Department of Oral and Maxillofacial Pathobiology, Basic Life Sciences, Institute of Biomedical and Health Sciences, Hiroshima University, 1-2-3 Kasumi, Minami-ku, Hiroshima, 734-8553, Japan.
J Gastroenterol. 2013 Nov;48(11):1259-70. doi: 10.1007/s00535-012-0738-1. Epub 2013 Jan 11.
We investigated the effects of dental infection with Porphyromonas gingivalis (P.g.), an important periodontal pathogen, on NASH progression, by feeding mice a high fat diet (HFD)and examining P.g. infection in the liver of NASH patients.
C57BL/6J mice were fed either chow-diet (CD) or HFD for 12 weeks, and then half of the mice in each group were infected with P.g. from the pulp chamber (HFD-P.g.(-), HFD-P.g.(+), CD-P.g.(-) and CD-P.g.(+)). Histological and immunohistochemical examinations, measurement of serum lipopolysaccharide (LPS) levels and ELISA for cytokines in the liver were performed. We then studied the effects of LPS from P.g. (P.g.-LPS) on palmitate-induced steatotic hepatocytes in vitro, and performed immunohistochemical detection of P.g. in liver biopsy specimens of NASH patients.
Serum levels of LPS are upregulated in P.g.(+) groups. Steatosis of the liver developed in HFD groups, and foci of Mac2-positive macrophages were prominent in HFD-P.g.(+). P.g. was detected in Kupffer cells and hepatocytes.
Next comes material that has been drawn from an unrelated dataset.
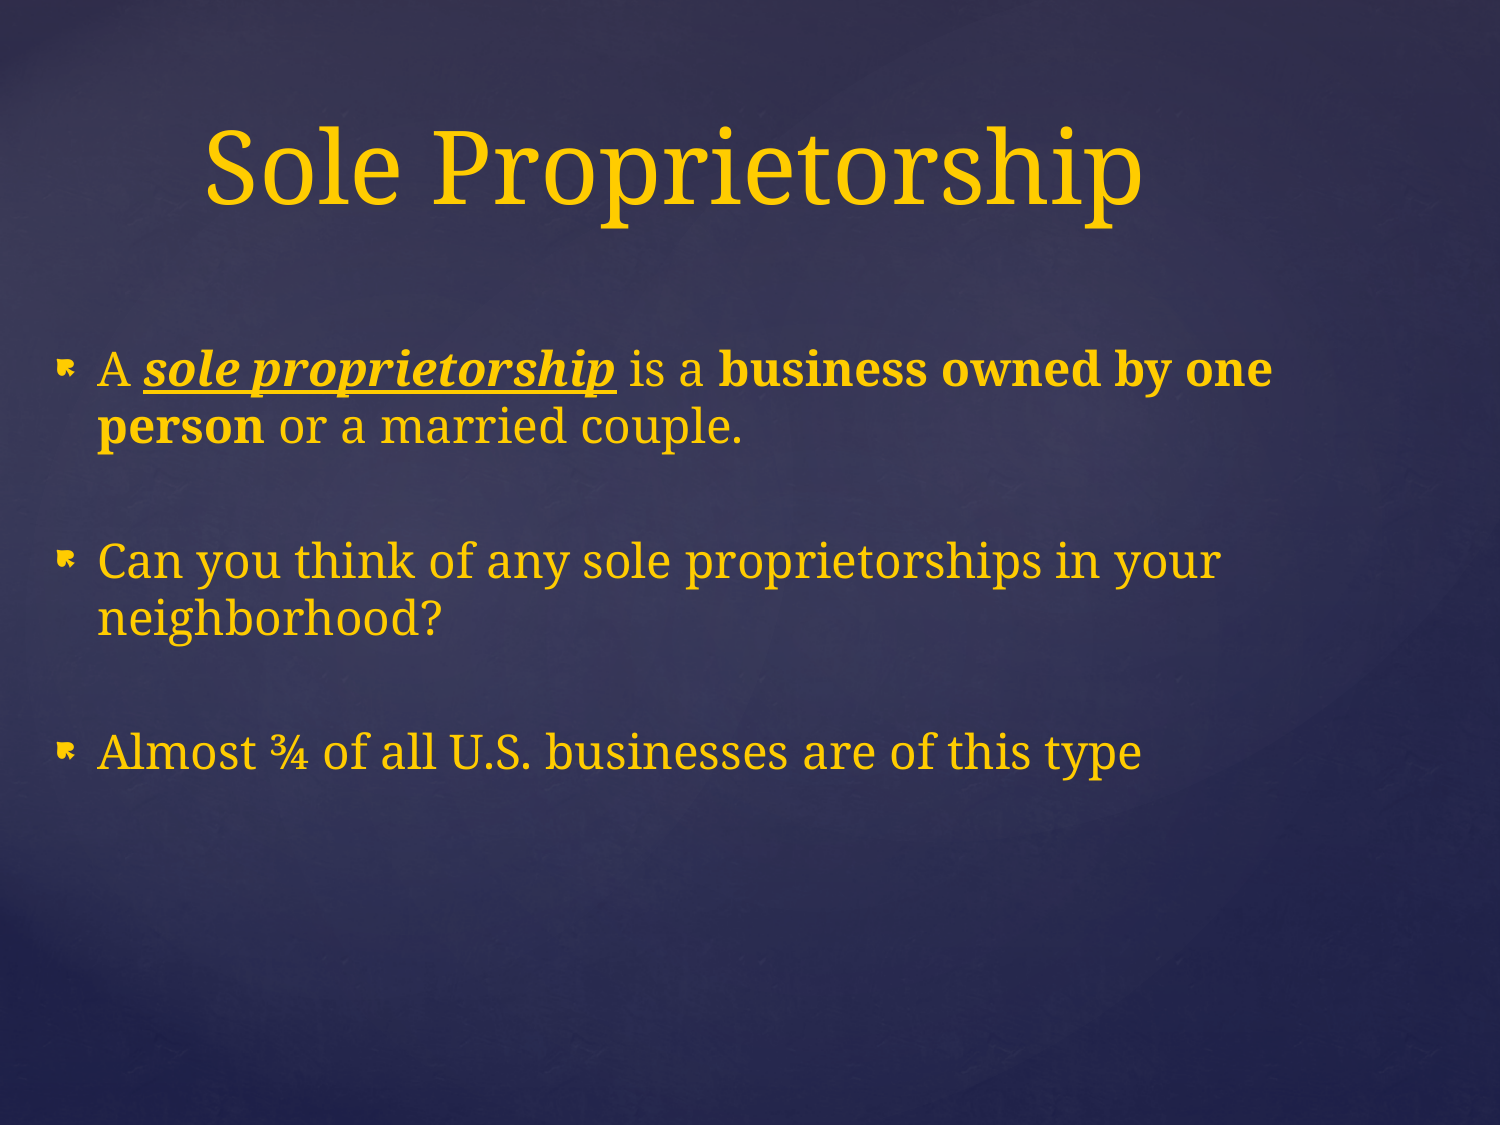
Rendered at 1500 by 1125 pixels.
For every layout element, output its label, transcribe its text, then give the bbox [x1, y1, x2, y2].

title Sole Proprietorship [0, 45, 1350, 233]
list A sole proprietorship is a business owned by one person or a married couple. Can you think of any sole proprietorships in your neighborhood? Almost ¾ of all U.S. businesses are of this type [37, 249, 1450, 1005]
Interestingly, areas of fibrosis with proliferation of hepatic stellate cells and collagen formation were only observed in HFD-P.g.(+). In steatotic hepatocytes, expression of TLR2, one of the P.g.-LPS receptors, was upregulated. P.g.-LPS further increased mRNA levels of palmitate-induced inflammasome and proinflammatory cytokines in steatotic hepatocytes. We demonstrated for the first time that P.g. existed in the liver of NASH patients with advanced fibrosis.
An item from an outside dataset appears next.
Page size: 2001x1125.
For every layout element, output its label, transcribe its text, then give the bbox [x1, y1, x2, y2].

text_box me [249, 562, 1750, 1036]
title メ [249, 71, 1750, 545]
Dental infection of P.g. may play an important role in NASH progression through upregulation of the P.g.-LPS-TLR2 pathway and activation of inflammasomes. Therefore, preventing and/or eliminating P.g. infection by dental therapy may have a beneficial impact on management of NASH.
我们通过高脂肪饮食(HFD)喂养小鼠并检查 NASH 患者肝脏中的 P. gingivalis(P.g.)感染,研究了重要牙周病原体 P.g. 感染对 NASH 进展的影响。
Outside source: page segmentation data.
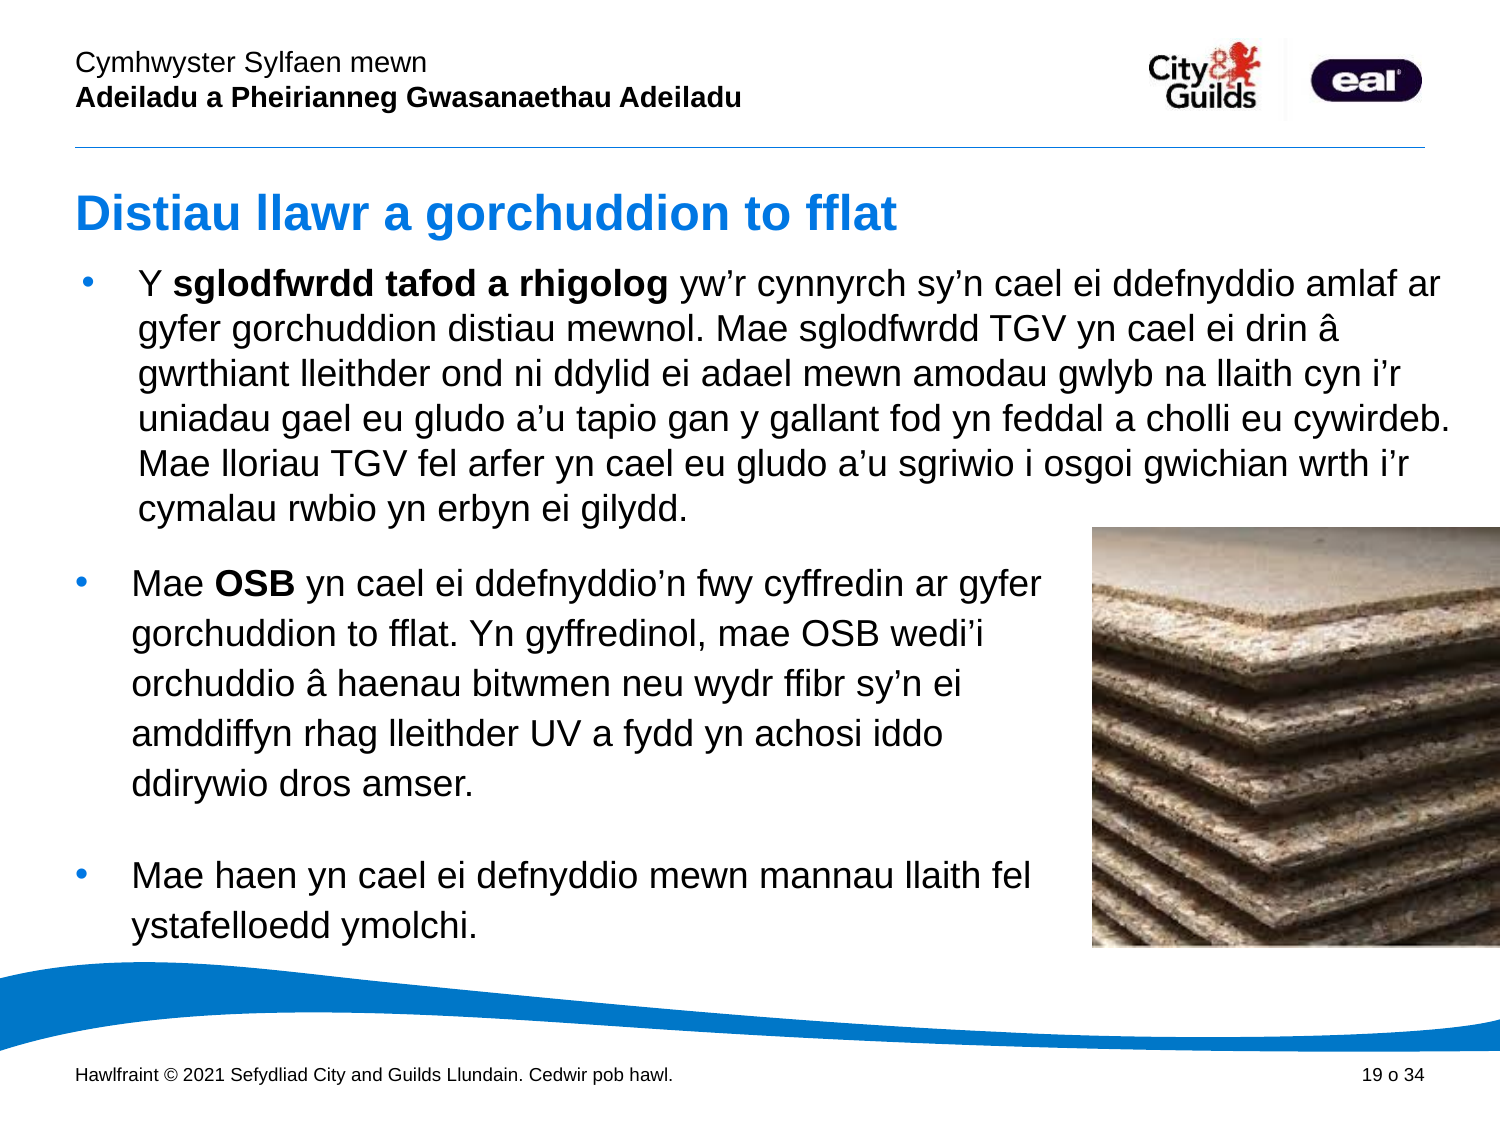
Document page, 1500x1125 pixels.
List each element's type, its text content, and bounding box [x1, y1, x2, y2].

list Mae OSB yn cael ei ddefnyddio’n fwy cyffredin ar gyfer gorchuddion to fflat. Yn gyffredinol, mae OSB wedi’i orchuddio â haenau bitwmen neu wydr ffibr sy’n ei amddiffyn rhag lleithder UV a fydd yn achosi iddo ddirywio dros amser. Mae haen yn cael ei defnyddio mewn mannau llaith fel ystafelloedd ymolchi. [74, 553, 1067, 984]
title Distiau llawr a gorchuddion to fflat [74, 180, 1426, 244]
text_box Y sglodfwrdd tafod a rhigolog yw’r cynnyrch sy’n cael ei ddefnyddio amlaf ar gyfer gorchuddion distiau mewnol. Mae sglodfwrdd TGV yn cael ei drin â gwrthiant lleithder ond ni ddylid ei adael mewn amodau gwlyb na llaith cyn i’r uniadau gael eu gludo a’u tapio gan y gallant fod yn feddal a cholli eu cywirdeb. Mae lloriau TGV fel arfer yn cael eu gludo a’u sgriwio i osgoi gwichian wrth i’r cymalau rwbio yn erbyn ei gilydd. [66, 251, 1500, 537]
picture [1149, 38, 1422, 121]
picture [1092, 527, 1500, 948]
C57BL/6J 小鼠分别用标准饮食(CD)或 HFD 喂养 12 周,然后每组一半的小鼠从牙髓腔感染 P.g.(HFD-P.g.(-), HFD-P.g.(+), CD-P.g.(-), 和 CD-P.g.(+))。进行组织学和免疫组织化学检查、血清脂多糖(LPS)水平测量和肝内细胞因子的 ELISA 检测。然后,我们研究了 P.g. LPS(P.g.-LPS)对体外棕榈酸诱导的脂肪变性肝细胞的影响,并对 NASH 患者肝活检标本中的 P.g. 进行免疫组织化学检测。
P.g.(+) 组血清 LPS 水平上调。HFD 组肝脏出现脂肪变性,HFD-P.g.(+) 组 Mac2 阳性巨噬细胞灶明显。P.g. 在库普弗细胞和肝细胞中均有检测到。有趣的是,仅在 HFD-P.g.(+) 中观察到伴有肝星状细胞增殖和胶原形成的纤维性区域。在脂肪变性的肝细胞中,P.g.-LPS 的一种受体 TLR2 的表达上调。P.g.-LPS 进一步增加了棕榈酸诱导的炎症小体和促炎细胞因子在脂肪变性肝细胞中的 mRNA 水平。我们首次证明 P.g. 存在于具有晚期纤维化的 NASH 患者的肝脏中。
P.g. 的口腔感染可能通过上调 P.g.-LPS-TLR2 途径和激活炎症小体在 NASH 进展中起重要作用。因此,通过口腔治疗预防和/或消除 P.g. 感染可能对 NASH 的管理有有益的影响。